WORKING DATA:
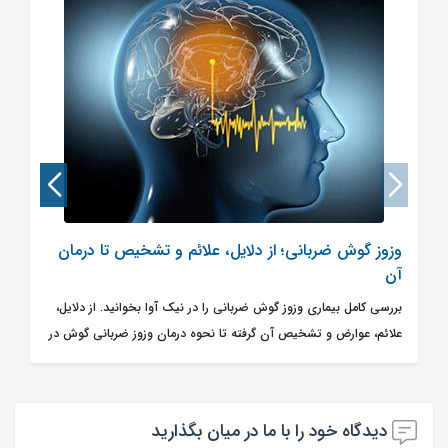
وزوز گوش ضربانی؛ از دلایل، علائم و تشخیص تا درمان
آن
بررسی کامل بیماری وزوز گوش ضربانی را در نیک آوا بخوانید. از دلایل،
علائم، عوارض و تشخیص آن گرفته تا نحوه درمان وزوز ضربانی گوش در
مطلب توضیح داده شده است.
دیدگاه خود را با ما در میان بگذارید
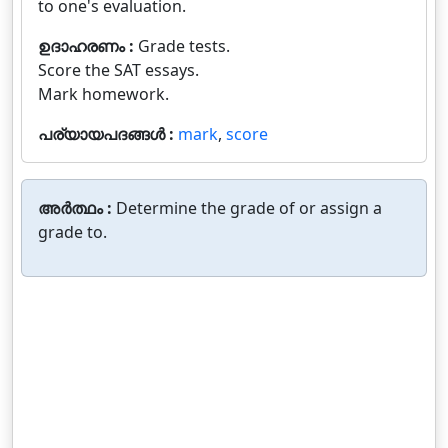
to one's evaluation.
ഉദാഹരണം :
Grade tests.
Score the SAT essays.
Mark homework.
പര്യായപദങ്ങൾ :
mark
,
score
അർത്ഥം :
Determine the grade of or assign a
grade to.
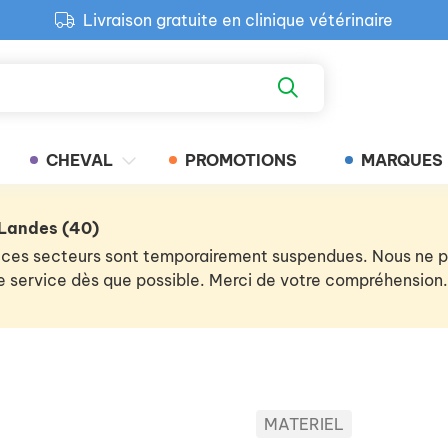
Livraison gratuite en clinique vétérinaire
Paiement 100% sécurisé
Retour produit gratuit en clinique
Livraison gratuite en clinique vétérinaire
CHEVAL
PROMOTIONS
MARQUES
 Landes (40)
 de ces secteurs sont temporairement suspendues. Nous ne
 le service dès que possible. Merci de votre compréhension.
MATERIEL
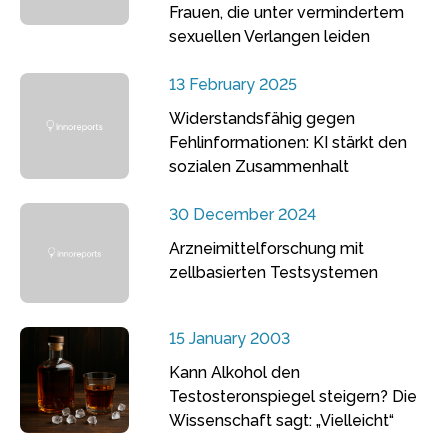
Frauen, die unter vermindertem
sexuellen Verlangen leiden
13 February 2025
Widerstandsfähig gegen
Fehlinformationen: KI stärkt den
sozialen Zusammenhalt
30 December 2024
Arzneimittelforschung mit
zellbasierten Testsystemen
15 January 2003
Kann Alkohol den
Testosteronspiegel steigern? Die
Wissenschaft sagt: „Vielleicht“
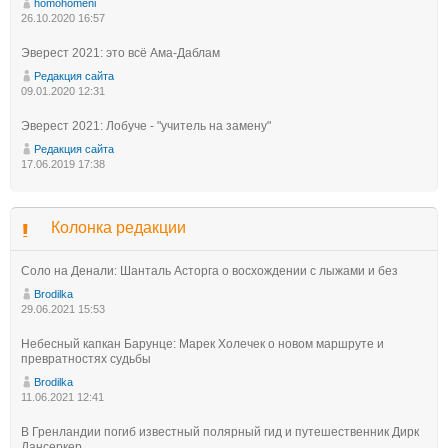
homohomeni
26.10.2020 16:57
Эверест 2021: это всё Ама-Даблам
Редакция сайта
09.01.2020 12:31
Эверест 2021: Лобуче - "учитель на замену"
Редакция сайта
17.06.2019 17:38
Колонка редакции
Соло на Денали: Шанталь Асторга о восхождении с лыжами и без
Brodilka
29.06.2021 15:53
Небесный капкан Барунце: Марек Холечек о новом маршруте и
превратностях судьбы
Brodilka
11.06.2021 12:41
В Гренландии погиб известный полярный гид и путешественник Дирк
Дансеркер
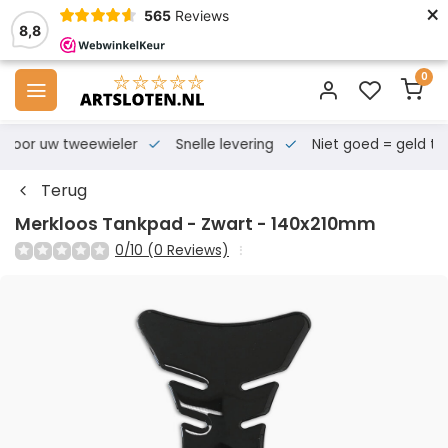
×
565
Reviews
8,8
0
s voor uw tweewieler
Snelle levering
Niet goed = geld te
Terug
Merkloos Tankpad - Zwart - 140x210mm
0/10 (0 Reviews)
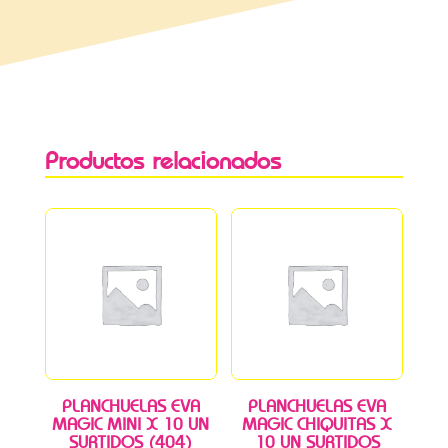
Productos relacionados
PLANCHUELAS EVA
PLANCHUELAS EVA
MAGIC MINI X 10 UN
MAGIC CHIQUITAS X
SURTIDOS (404)
10 UN SURTIDOS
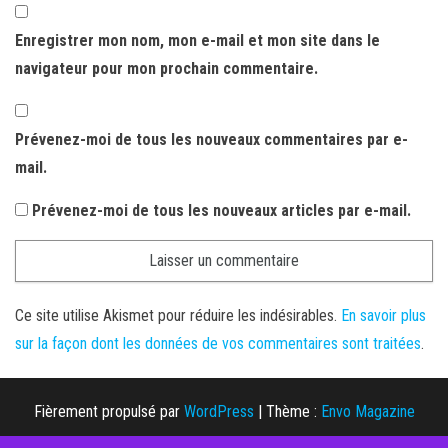
Enregistrer mon nom, mon e-mail et mon site dans le
navigateur pour mon prochain commentaire.
Prévenez-moi de tous les nouveaux commentaires par e-
mail.
Prévenez-moi de tous les nouveaux articles par e-mail.
Ce site utilise Akismet pour réduire les indésirables.
En savoir plus
sur la façon dont les données de vos commentaires sont traitées
.
Fièrement propulsé par
WordPress
|
Thème :
Envo Magazine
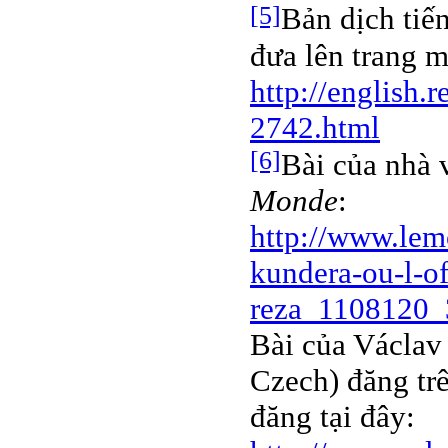
[5]
Bản dịch tiến
đưa lên trang 
http://english.
2742.html
[6]
Bài của nhà 
Monde
:
http://www.lemo
kundera-ou-l-of
reza_1108120_
Bài của Václav 
Czech) đăng tr
đăng tại đây:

ACTIVITY: Print the whole listing above exactly, and keep every picture out of the copy.

RESPONSE AREA:
وزوز گوش ضربانی؛ از دلایل، علائم و تشخیص تا درمان
آن
بررسی کامل بیماری وزوز گوش ضربانی را در نیک آوا بخوانید. از دلایل،
علائم، عوارض و تشخیص آن گرفته تا نحوه درمان وزوز ضربانی گوش در
مطلب توضیح داده شده است.
دیدگاه خود را با ما در میان بگذارید
to one's evaluation.
ഉദാഹരണം :
Grade tests.
Score the SAT essays.
Mark homework.
പര്യായപദങ്ങൾ :
mark
,
score
അർത്ഥം :
Determine the grade of or assign a
grade to.
Livraison gratuite en clinique vétérinaire
Paiement 100% sécurisé
Retour produit gratuit en clinique
Livraison gratuite en clinique vétérinaire
CHEVAL
PROMOTIONS
MARQUES
 Landes (40)
 de ces secteurs sont temporairement suspendues. Nous ne
 le service dès que possible. Merci de votre compréhension.
MATERIEL
Frauen, die unter vermindertem
sexuellen Verlangen leiden
13 February 2025
Widerstandsfähig gegen
Fehlinformationen: KI stärkt den
sozialen Zusammenhalt
30 December 2024
Arzneimittelforschung mit
zellbasierten Testsystemen
15 January 2003
Kann Alkohol den
Testosteronspiegel steigern? Die
Wissenschaft sagt: „Vielleicht“
homohomeni
26.10.2020 16:57
Эверест 2021: это всё Ама-Даблам
Редакция сайта
09.01.2020 12:31
Эверест 2021: Лобуче - "учитель на замену"
Редакция сайта
17.06.2019 17:38
Колонка редакции
Соло на Денали: Шанталь Асторга о восхождении с лыжами и без
Brodilka
29.06.2021 15:53
Небесный капкан Барунце: Марек Холечек о новом маршруте и
превратностях судьбы
Brodilka
11.06.2021 12:41
В Гренландии погиб известный полярный гид и путешественник Дирк
Дансеркер
×
565
Reviews
8,8
0
s voor uw tweewieler
Snelle levering
Niet goed = geld te
Terug
Merkloos Tankpad - Zwart - 140x210mm
0/10 (0 Reviews)
Productos relacionados
PLANCHUELAS EVA
PLANCHUELAS EVA
MAGIC MINI X 10 UN
MAGIC CHIQUITAS X
SURTIDOS (404)
10 UN SURTIDOS
Enregistrer mon nom, mon e-mail et mon site dans le
navigateur pour mon prochain commentaire.
Prévenez-moi de tous les nouveaux commentaires par e-
mail.
Prévenez-moi de tous les nouveaux articles par e-mail.
Ce site utilise Akismet pour réduire les indésirables.
En savoir plus
sur la façon dont les données de vos commentaires sont traitées
.
Fièrement propulsé par
WordPress
|
Thème :
Envo Magazine
[5]
Bản dịch tiến
đưa lên trang 
http://english.
2742.html
[6]
Bài của nhà 
Monde
:
http://www.lemo
kundera-ou-l-of
reza_1108120_
Bài của Václav 
Czech) đăng tr
đăng tại đây:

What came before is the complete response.